J’ignorais encore ce qui m’attendait dans cet autre appartement ni si cela était une bonne chose d’y aller.
Je ne savais pas ce que je faisais là ni pourquoi j’étais entré. Elle referma la porte derrière moi et me suivit en entrant dans sa pièce de vie.
L’appartement était le même que celui de Clara dans sa disposition, mais tout à l’intérieur le différenciait. Les murs étaient recouverts de photo argentique imprimée et de billet de concert accroché un peu partout, signent d’une vie agitée. Il y avait également une immense pièce de tissu brodé qui représentait un éléphant devant un soleil bleu, fièrement exposé au centre du mur principal.
Une grande bibliothèque était posée en face, et elle était remplie de tout un tas de bibelots autre que des livres. Il y avait sur l’une des étagères une impressionnante collection de pierre de toute forme et couleur qui semblait plus ou moins rare. Les fenêtres étaient recouvertes d’un store qui tamisait la faible lumière du jour et les placards étaient tous ouverts, montrant un rangement aléatoire des vêtements contrairement aux collections exposées dans la bibliothèque.
Elle m’invita à m’assoir, mais il n’y avait pas de canapé, juste une multitude de coussins posés directement sur un tapis moelleux, avec des couvertures entassées là comme pour construire un nid. Finalement j’aperçus une chaise de bureau recouverte de vêtement et mis posa délicatement.
— Merci de m’inviter, finis-je par dire avec précaution. Mais tu sais, pour être honnête, ce n’est pas toi que je venais voir. Je veux dire… enfin… je ne te connais même pas.
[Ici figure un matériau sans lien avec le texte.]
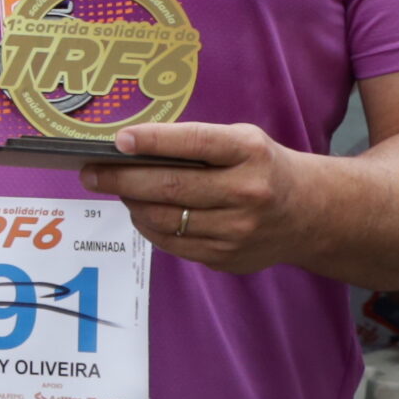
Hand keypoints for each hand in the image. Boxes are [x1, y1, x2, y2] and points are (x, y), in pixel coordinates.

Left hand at [81, 121, 309, 274]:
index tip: (118, 140)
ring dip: (131, 204)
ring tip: (115, 190)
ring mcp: (238, 231)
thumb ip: (195, 143)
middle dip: (121, 180)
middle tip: (89, 172)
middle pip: (171, 188)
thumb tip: (130, 149)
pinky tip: (140, 211)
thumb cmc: (261, 167)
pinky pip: (173, 244)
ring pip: (166, 220)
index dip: (154, 141)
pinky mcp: (227, 258)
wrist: (309, 213)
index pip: (196, 143)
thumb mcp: (241, 141)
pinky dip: (149, 226)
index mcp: (250, 153)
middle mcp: (247, 193)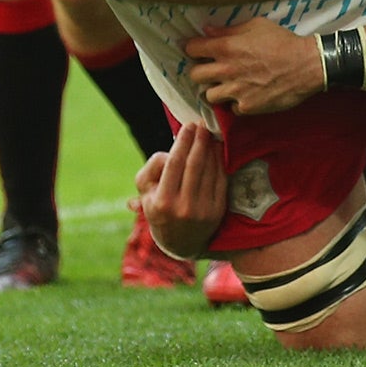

Mais, je suis ravie d’être là, ne t’en fais pas.
Elle s’essaya sur un épais coussin en face de moi, les jambes pliées en tailleur et elle se mit à rire. Elle avait un rire surprenant, un peu vexant dans sa tonalité, et dans sa manière de mettre la main devant sa bouche comme pour l’étouffer. Mais ses yeux doux étaient une pommade qui guérissait de ce petit coup.
— Tu peux m’appeler Blue si tu veux. C’est comme ça que m’appellent mes amis. Et toi, c’est comment ? demanda-t-elle.
Je me présentai timidement, surpris d’être déjà considéré comme un ami qui méritait de l’appeler par son surnom alors même que j’ignorais son véritable nom. Si proche, et pourtant si loin. Il y avait là-dedans quelque chose de dérangeant, dans la façon lunaire dont les choses se passaient.
— Voilà, maintenant, nous nous connaissons, dit-elle amusée.
Pourtant, une mystérieuse curiosité me poussait à continuer cette conversation illogique, avec la sensation étrange d’un jeu de hasard que je gagnais sans cesse, sans comprendre pourquoi ni comment. Cette même force m’attirait.
Blue se leva pour chercher deux tasses. Elle me proposa alors un thé au citron, chose que j’acceptai également.
— Je sais bien que tu n’es pas là pour moi, dit-elle par-dessus le bruit du robinet qui remplissait la bouilloire. C’est que je te voyais par le judas de ma porte, perdu dans ce grand couloir. Alors je me suis dit que peut-être tu avais besoin d’aide. Je n’avais rien de prévu ce soir, alors ça ne me dérange pas du tout de discuter avec toi. Je peux être un peu comme ta confidente si tu veux.
— Tu surveilles souvent devant ta porte par le judas ? demandai-je, avec un peu de provocation en réponse à son aveu.
— Seulement quand des garçons rôdent devant les portes des filles, répondit-elle presque immédiatement. Puis elle me tira la langue.
— Et alors seulement, tu les fais entrer chez toi ? finis-je par dire, en souriant avec une confiance bien trop grande que je ne savais pas posséder. Phrase que je regrettai immédiatement après l’avoir prononcée, tant elle était critique de mon hôte, qui, aussi étrange, paraissait-elle, m’était venue en aide.
— Et alors, répéta-t-elle lentement, je les fais entrer chez moi, c’est exactement ça.
Puis elle rit de son rire bruyant et ajouta avec un sourire amical :
— T’es un petit malin, toi. J’aime bien.
Je venais alors de faire connaissance avec Blue.